Bacanal, 1628, Le Louvre |
Poussin, con ser uno de
los grandes pintores del siglo XVII, es también un auténtico “caso”. No solo
porque su inmenso prestigio se sustenta sobre poco más de la mitad de su
producción (el resto, como dijo Sandrart, uno de sus primeros biógrafos, es
obra para el mercado, colmada de “bacanales, ninfas y sátiros prestados de
Ovidio y colocados entre ruinas y paisajes”), sino muy especialmente por el
hecho de ser el más italiano de los pintores franceses de su tiempo sin, por
ello, perder un ápice del genuino carácter francés.
El erudito abad Gian
Pietro Bellori (1615-1696) en sus célebres “Vite
de´ pittori, scultori et architetti moderni” (1672) se ocupó de no muchos
artistas pero no quiso descuidar la figura de Poussin. El rigor informativo de
Bellori llama bastante la atención y es admirable su intento de relacionar las
obras con las ideas, pergeñando de esta manera uno de los primeros ensayos
serios de crítica de arte. Su instinto estético va contra el naturalismo de un Caravaggio
al tiempo que reprueba el manierismo que él identifica con un pintor como el Cavalier d´Arpino, probablemente el
titular del taller de pintura más famoso de su tiempo en Roma y que, sin
embargo, hoy pasa por ser un artista poco menos que intrascendente. Para
Bellori el restaurador de la pintura como una ciencia distintiva de los sabios,
que se fundamenta en la razón, la verdad, la elegancia y la perfección formal
(es decir, en la Idea) es Annibale Carracci, digno heredero de lo que supuso
Rafael 70 años antes.
Resumiendo mucho, el
programa artístico de la “Accademia”
de los Carracci consistía en conjugar el dibujo de un Miguel Ángel o un Rafael
con la sofisticada atmósfera de luces y sombras de un Tiziano o un Giorgione,
así como con la pureza del color de un Correggio y, por extensión, de toda la
escuela de Parma. Y el mejor dotado para el mantenimiento de ese programa ecléctico era, según Bellori, Nicolás Poussin.

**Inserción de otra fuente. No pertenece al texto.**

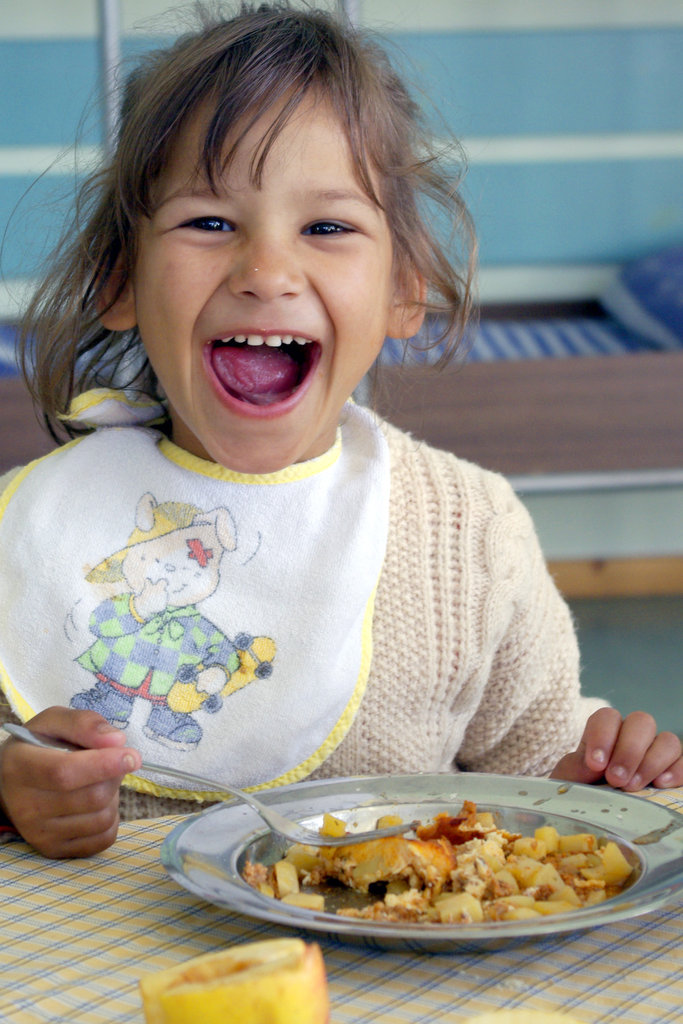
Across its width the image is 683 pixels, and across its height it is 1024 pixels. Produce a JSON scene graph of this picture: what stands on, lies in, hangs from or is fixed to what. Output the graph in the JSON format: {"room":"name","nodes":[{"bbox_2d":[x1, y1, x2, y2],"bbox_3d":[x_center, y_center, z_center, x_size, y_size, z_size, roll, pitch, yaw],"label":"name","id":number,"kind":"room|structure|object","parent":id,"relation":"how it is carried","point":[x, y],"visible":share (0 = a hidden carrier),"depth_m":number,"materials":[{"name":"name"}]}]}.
{"room":"dining room","nodes":[
{"label":"dining room","id":0,"kind":"room"},
{"bbox_2d":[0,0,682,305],"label":"wall","id":1,"kind":"structure","parent":0,"point":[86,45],"depth_m":6.12,"materials":[{"name":"blue paint"}]},
{"bbox_2d":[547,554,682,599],"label":"baseboard","id":2,"kind":"structure","parent":1,"relation":"attached to","point":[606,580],"depth_m":5.92,"materials":[{"name":"brown wood"}]},
{"bbox_2d":[0,779,682,1023],"bbox_3d":[0.017,0.575,1.275,1.290,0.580,1.245,-1,10,-6],"label":"tablecloth","id":3,"kind":"object","parent":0,"point":[664,924],"visible":0.59,"depth_m":1.38,"materials":[{"name":"fabric"}]},
{"bbox_2d":[138,937,330,1023],"bbox_3d":[-0.050,0.253,1.185,0.092,0.070,0.089,8,13,40],"label":"apple","id":4,"kind":"object","parent":3,"relation":"on","point":[226,992],"visible":1,"depth_m":1.16,"materials":[{"name":"food"}]},
{"bbox_2d":[162,776,682,951],"bbox_3d":[0.062,0.220,1.493,0.346,0.034,0.338,3,10,17],"label":"plate","id":5,"kind":"object","parent":3,"relation":"on","point":[626,896],"visible":0.65,"depth_m":1.50,"materials":[{"name":"silver metal"}]},
{"bbox_2d":[239,802,635,926],"bbox_3d":[0.075,0.227,1.490,0.279,0.050,0.253,-1,10,-6],"label":"food","id":6,"kind":"object","parent":5,"relation":"in","point":[590,840],"visible":0.41,"depth_m":1.48,"materials":[{"name":"food"}]},
{"bbox_2d":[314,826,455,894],"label":"piece","id":7,"kind":"object","parent":6,"relation":"on","point":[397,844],"visible":0.75,"depth_m":1.49,"materials":[{"name":"food"}]},
{"bbox_2d":[459,1008,589,1023],"bbox_3d":[0.094,0.271,1.140,0.083,0.044,0.083,8,13,40],"label":"slice","id":8,"kind":"object","parent":3,"relation":"on","point":[566,1022],"visible":1,"depth_m":1.16,"materials":[{"name":"yellow food"}]},
{"bbox_2d":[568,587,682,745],"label":"floor","id":9,"kind":"structure","parent":0,"point":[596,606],"depth_m":5.20,"materials":[{"name":"grey"}]},
{"bbox_2d":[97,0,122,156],"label":"metal pole","id":10,"kind":"object","parent":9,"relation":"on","point":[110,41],"visible":0.39,"depth_m":4.65,"materials":[{"name":"metal"}]},
{"bbox_2d":[1,3,682,860],"bbox_3d":[-0.034,0.222,2.136,0.642,1.278,0.571,-1,10,-6],"label":"child","id":11,"kind":"object","parent":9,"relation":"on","point":[170,393],"visible":0.85,"depth_m":2.11},
{"bbox_2d":[1,719,425,850],"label":"fork","id":12,"kind":"object","parent":11,"relation":"in","point":[229,790],"visible":0.85,"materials":[{"name":"silver metal"}]},
{"bbox_2d":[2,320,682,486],"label":"bed","id":13,"kind":"object","parent":9,"relation":"on","point":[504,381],"visible":0.55,"depth_m":4.82,"materials":[{"name":"brown wood"}]},
{"bbox_2d":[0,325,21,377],"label":"cushion","id":14,"kind":"object","parent":13,"relation":"on","point":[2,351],"visible":0.31,"depth_m":5.04,"materials":[{"name":"blue fabric"}]},
{"bbox_2d":[0,308,666,375],"bbox_3d":[-0.054,-0.343,5.284,2.191,0.179,0.902,-1,10,-6],"label":"mattress","id":15,"kind":"object","parent":13,"relation":"on","point":[532,353],"visible":0.23,"depth_m":5.19,"materials":[{"name":"blue fabric"}]},
{"bbox_2d":[601,244,682,352],"bbox_3d":[1.012,-0.505,5.495,0.704,0.302,0.635,-1,10,-6],"label":"pillow","id":16,"kind":"object","parent":15,"relation":"on","point":[638,291],"visible":0.85,"depth_m":5.41,"materials":[{"name":"blue fabric"}]},
{"label":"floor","id":17,"kind":"structure","parent":0,"visible":0},
{"bbox_2d":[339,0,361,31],"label":"metal pole","id":18,"kind":"object","parent":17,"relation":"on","point":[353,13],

Elizer y Rebeca, 1648, Le Louvre |
Bellori, gran admirador
del clasicismo de Poussin, que cuaja como estilo propio en la década de los 30,
se siente algo confuso con su producción romana anterior (1624-1634) de la cual
no se atreve a hacer un juicio exacto. En cualquier caso, lo más interesante de
este erudito italiano es el haber sido el primero en establecer las bases
teóricas para el juicio crítico de la obra de Poussin según un verdadero
programa ideológico: la forma debe reducirse a la expresión, mientras que el
color no debe ser tratado más que como un recurso ilusionista para persuadir al
ojo. Así, para que el pintor pueda adquirir la “manera magnífica” el tema
elegido precisa de cierta heroicidad y debe estar representado sin excesivo
detalle, renunciando a todo motivo vulgar y buscando la esencia aún a riesgo de
rozar la severidad en la composición por mor de una excesiva geometría del
espacio.
Esa “manera magnífica” tan
característica de Poussin será lo que con el tiempo recibirá el nombre de “grand goût”.